In November 2022, I was diagnosed with stage four inflammatory breast cancer at the age of 28. I was completely caught off guard by this news being a young mother of three children, ages seven, five, and a year and a half. My time with them seemed to be taken away in a single sentence. I would go through four months of intense chemotherapy, a double mastectomy with skin and lymph node removal, chest wall radiation, brain radiation, and now I am receiving Enhertu chemotherapy every three weeks for the foreseeable future. My cancer started in my right breast, but quickly moved to my left breast, lymph nodes, lungs, and brain. I was breastfeeding my son at the time my lump appeared and because I was breastfeeding my doctors assumed my lump was a clogged duct or a case of mastitis. As time went on, I began to realize mastitis lumps did not last eight plus months. I began to advocate for myself and found a breast specialist who would help me come to my diagnosis.

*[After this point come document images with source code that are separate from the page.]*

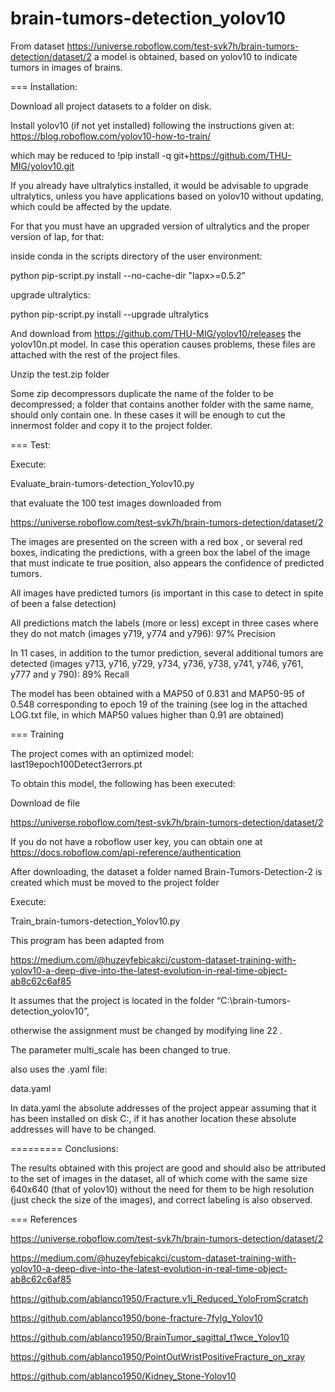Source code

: # brain-tumors-detection_yolov10
From dataset https://universe.roboflow.com/test-svk7h/brain-tumors-detection/dataset/2  a model is obtained, based on yolov10 to indicate tumors in images of brains. 

=== Installation:

 Download all project datasets to a folder on disk.

Install yolov10 (if not yet installed) following the instructions given at: https://blog.roboflow.com/yolov10-how-to-train/ 

which may be reduced to !pip install -q git+https://github.com/THU-MIG/yolov10.git

If you already have ultralytics installed, it would be advisable to upgrade ultralytics, unless you have applications based on yolov10 without updating, which could be affected by the update.

For that you must have an upgraded version of ultralytics and the proper version of lap, for that:

inside conda in the scripts directory of the user environment:

python pip-script.py install --no-cache-dir "lapx>=0.5.2"

upgrade ultralytics:

python pip-script.py install --upgrade ultralytics

And download from https://github.com/THU-MIG/yolov10/releases the yolov10n.pt model. In case this operation causes problems, these files are attached with the rest of the project files.

Unzip the test.zip folder

Some zip decompressors duplicate the name of the folder to be decompressed; a folder that contains another folder with the same name, should only contain one. In these cases it will be enough to cut the innermost folder and copy it to the project folder.

=== Test:

Execute:

Evaluate_brain-tumors-detection_Yolov10.py

that evaluate the 100 test images downloaded from 

https://universe.roboflow.com/test-svk7h/brain-tumors-detection/dataset/2

The images are presented on the screen with a red box , or several red boxes, indicating the predictions, with a green box the label of the image that must indicate te true position, also appears the confidence of predicted tumors.

All images have predicted tumors (is important in this case to detect in spite of been a false detection)

All predictions match the labels (more or less) except in three cases where they do not match (images y719, y774 and y796): 97% Precision

In 11 cases, in addition to the tumor prediction, several additional tumors are detected (images y713, y716, y729, y734, y736, y738, y741, y746, y761, y777 and y 790): 89%  Recall

The model has been obtained with a MAP50 of 0.831 and MAP50-95 of 0.548 corresponding to epoch 19 of the training (see log in the attached LOG.txt file, in which MAP50 values ​​higher than 0.91 are obtained)



=== Training

The project comes with an optimized model: last19epoch100Detect3errors.pt

To obtain this model, the following has been executed:

 Download de file

 https://universe.roboflow.com/test-svk7h/brain-tumors-detection/dataset/2

If you do not have a roboflow user key, you can obtain one at
https://docs.roboflow.com/api-reference/authentication

After downloading, the dataset a folder named Brain-Tumors-Detection-2 is created which must be moved to the project folder

Execute:

 Train_brain-tumors-detection_Yolov10.py

This program has been adapted from

 https://medium.com/@huzeyfebicakci/custom-dataset-training-with-yolov10-a-deep-dive-into-the-latest-evolution-in-real-time-object-ab8c62c6af85

It assumes that the project is located in the folder 
“C:\brain-tumors-detection_yolov10”, 

otherwise the assignment must be changed by modifying line 22 .

The parameter multi_scale has been changed to true.

also uses the .yaml file:

data.yaml

In data.yaml the absolute addresses of the project appear assuming that it has been installed on disk C:, if it has another location these absolute addresses will have to be changed.

=========
Conclusions:

The results obtained with this project are good and should also be attributed to the set of images in the dataset, all of which come with the same size 640x640 (that of yolov10) without the need for them to be high resolution (just check the size of the images), and correct labeling is also observed.


=== References

 https://universe.roboflow.com/test-svk7h/brain-tumors-detection/dataset/2

https://medium.com/@huzeyfebicakci/custom-dataset-training-with-yolov10-a-deep-dive-into-the-latest-evolution-in-real-time-object-ab8c62c6af85 

https://github.com/ablanco1950/Fracture.v1i_Reduced_YoloFromScratch

https://github.com/ablanco1950/bone-fracture-7fylg_Yolov10

https://github.com/ablanco1950/BrainTumor_sagittal_t1wce_Yolov10

https://github.com/ablanco1950/PointOutWristPositiveFracture_on_xray

https://github.com/ablanco1950/Kidney_Stone-Yolov10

Inflammatory Breast Cancer is a rare and unfamiliar form of breast cancer. It mimics the symptoms of mastitis and most commonly does not have a lump. In my case, I did have a lump that would turn out to be a seven-centimeter tumor. It took nine months from discovering my lump to my diagnosis. I had to advocate for myself and disagree with my initial misdiagnosis. I had to find someone who would take me seriously even though I did not seem like a woman at high risk for cancer. I had no cancer in my family, I was 28, and otherwise healthy. I was denied a mammogram because of my age and due to the fact that I had all the symptoms for a breast infection. I am grateful I didn’t take no for an answer because my current doctors have been able to get ahead of my cancer. As of July, of this year, my skin removal gave me clear margins, my lymph nodes have returned to their normal size, the nodes on my lungs are actively shrinking, and I had a clear brain MRI.

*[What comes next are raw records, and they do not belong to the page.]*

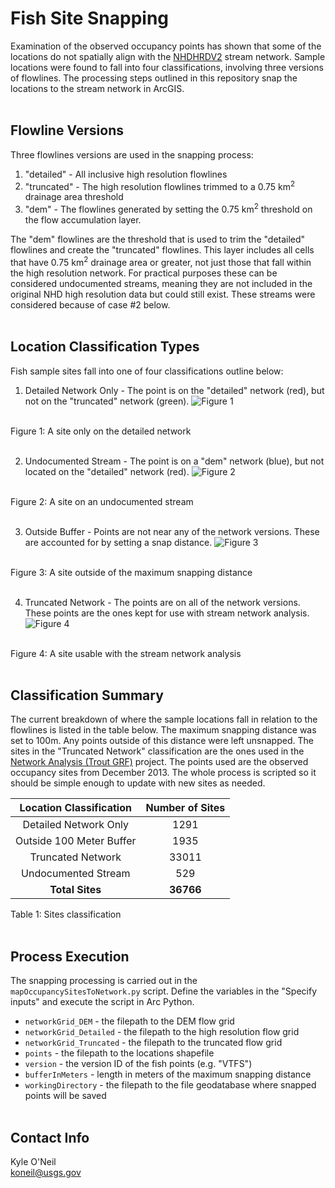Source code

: Fish Site Snapping
==================
Examination of the observed occupancy points has shown that some of the 
locations do not spatially align with the 
[NHDHRDV2](http://conte-ecology.github.io/shedsGisData/) stream network. Sample 
locations were found to fall into four classifications, involving three 
versions of flowlines. The processing steps outlined in this repository snap 
the locations to the stream network in ArcGIS.
<br><br>


## Flowline Versions
Three flowlines versions are used in the snapping process: <br>
1. "detailed" - All inclusive high resolution flowlines 
2. "truncated" - The high resolution flowlines trimmed to a 0.75 km<sup>2</sup> 
drainage area threshold 
3. "dem" - The flowlines generated by setting the 0.75 km<sup>2</sup> threshold 
on the flow accumulation layer.

The "dem" flowlines are the threshold that is used to trim the "detailed" 
flowlines and create the "truncated" flowlines. This layer includes all cells 
that have 0.75 km<sup>2</sup> drainage area or greater, not just those that 
fall within the high resolution network. For practical purposes these can be 
considered undocumented streams, meaning they are not included in the original 
NHD high resolution data but could still exist. These streams were considered 
because of case #2 below.
<br><br>


## Location Classification Types
Fish sample sites fall into one of four classifications outline below: 
<br>

1. Detailed Network Only - The point is on the "detailed" network (red), but 
not on the "truncated" network (green). 
![Figure 1](https://cloud.githubusercontent.com/assets/6216239/19661883/6a079f96-9a03-11e6-9cc7-48de14e87eeb.png) 
<br>
Figure 1: A site only on the detailed network
<br><br>

2. Undocumented Stream - The point is on a "dem" network (blue), but not 
located on the "detailed" network (red).
![Figure 2](https://cloud.githubusercontent.com/assets/6216239/19661890/70277e5a-9a03-11e6-8b4e-05a0e7f566e8.png)
<br>
Figure 2: A site on an undocumented stream
<br><br>

3. Outside Buffer - Points are not near any of the network versions. These are 
accounted for by setting a snap distance.
![Figure 3](https://cloud.githubusercontent.com/assets/6216239/19661894/75e896e4-9a03-11e6-8351-1fc3235208fe.png)
<br>
Figure 3: A site outside of the maximum snapping distance
<br><br>

4. Truncated Network - The points are on all of the network versions. These 
points are the ones kept for use with stream network analysis. 
![Figure 4](https://cloud.githubusercontent.com/assets/6216239/19661899/7aeff8c6-9a03-11e6-952b-2dbfae1b4844.png)
<br>
Figure 4: A site usable with the stream network analysis
<br><br>


## Classification Summary
The current breakdown of where the sample locations fall in relation to the 
flowlines is listed in the table below. The maximum snapping distance was set 
to 100m. Any points outside of this distance were left unsnapped. The sites in 
the "Truncated Network" classification are the ones used in the 
[Network Analysis (Trout GRF)](https://github.com/djhocking/Trout_GRF/tree/master/Code/createNetwork) 
project. The points used are the observed occupancy sites from December 2013. 
The whole process is scripted so it should be simple enough to update with new 
sites as needed.

| Location Classification  | Number of Sites |
| :---------------------:  | :-------------: |
| Detailed Network Only    | 1291            |
| Outside 100 Meter Buffer | 1935            |
| Truncated Network        | 33011	         |
| Undocumented Stream	     | 529	           |
| **Total Sites**	         | **36766**	     |
Table 1: Sites classification
<br><br>


## Process Execution
The snapping processing is carried out in the `mapOccupancySitesToNetwork.py` 
script. Define the variables in the "Specify inputs" and execute the script in 
Arc Python. 

 - `networkGrid_DEM` - the filepath to the DEM flow grid
 - `networkGrid_Detailed` - the filepath to the high resolution flow grid  
 - `networkGrid_Truncated` - the filepath to the truncated flow grid
 - `points` - the filepath to the locations shapefile
 - `version` - the version ID of the fish points (e.g. "VTFS")
 - `bufferInMeters` - length in meters of the maximum snapping distance
 - `workingDirectory` - the filepath to the file geodatabase where snapped 
 points will be saved
<br><br>


## Contact Info
Kyle O'Neil  
koneil@usgs.gov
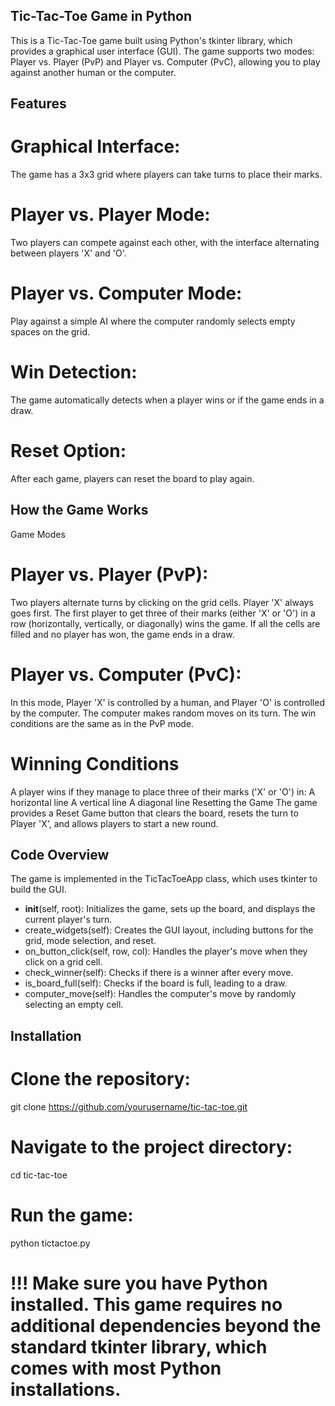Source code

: 
## Tic-Tac-Toe Game in Python

This is a Tic-Tac-Toe game built using Python's tkinter library, which provides a graphical user interface (GUI). The game supports two modes: Player vs. Player (PvP) and Player vs. Computer (PvC), allowing you to play against another human or the computer.

## Features
# Graphical Interface:
The game has a 3x3 grid where players can take turns to place their marks.
# Player vs. Player Mode: 
Two players can compete against each other, with the interface alternating between players 'X' and 'O'.
# Player vs. Computer Mode: 
Play against a simple AI where the computer randomly selects empty spaces on the grid.
# Win Detection: 
The game automatically detects when a player wins or if the game ends in a draw.
# Reset Option: 
After each game, players can reset the board to play again.
## How the Game Works
Game Modes
# Player vs. Player (PvP):

Two players alternate turns by clicking on the grid cells. Player 'X' always goes first.
The first player to get three of their marks (either 'X' or 'O') in a row (horizontally, vertically, or diagonally) wins the game.
If all the cells are filled and no player has won, the game ends in a draw.

# Player vs. Computer (PvC):

In this mode, Player 'X' is controlled by a human, and Player 'O' is controlled by the computer.
The computer makes random moves on its turn.
The win conditions are the same as in the PvP mode.

# Winning Conditions
A player wins if they manage to place three of their marks ('X' or 'O') in:
A horizontal line
A vertical line
A diagonal line
Resetting the Game
The game provides a Reset Game button that clears the board, resets the turn to Player 'X', and allows players to start a new round.

## Code Overview

The game is implemented in the TicTacToeApp class, which uses tkinter to build the GUI.

- __init__(self, root): Initializes the game, sets up the board, and displays the current player's turn.
- create_widgets(self): Creates the GUI layout, including buttons for the grid, mode selection, and reset.
- on_button_click(self, row, col): Handles the player's move when they click on a grid cell.
- check_winner(self): Checks if there is a winner after every move.
- is_board_full(self): Checks if the board is full, leading to a draw.
- computer_move(self): Handles the computer's move by randomly selecting an empty cell.

## Installation

# Clone the repository:
git clone https://github.com/yourusername/tic-tac-toe.git

# Navigate to the project directory:
cd tic-tac-toe

# Run the game:
python tictactoe.py

# !!! Make sure you have Python installed. This game requires no additional dependencies beyond the standard tkinter library, which comes with most Python installations.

I am currently living with metastatic breast cancer. The key word being “living”. When people hear the word metastatic, they usually don’t think of someone living life to the fullest but that’s exactly what I am trying to do. I used to think constantly about my future and how I would get there. But now, I have to focus on the smaller steps. I use my cancer as fuel to advocate for others like me. I want to one day be a part of the cure for women and men with metastatic breast cancer. I want to help others recognize their symptoms. I want others to see that cancer does not determine the way I live my life, I do.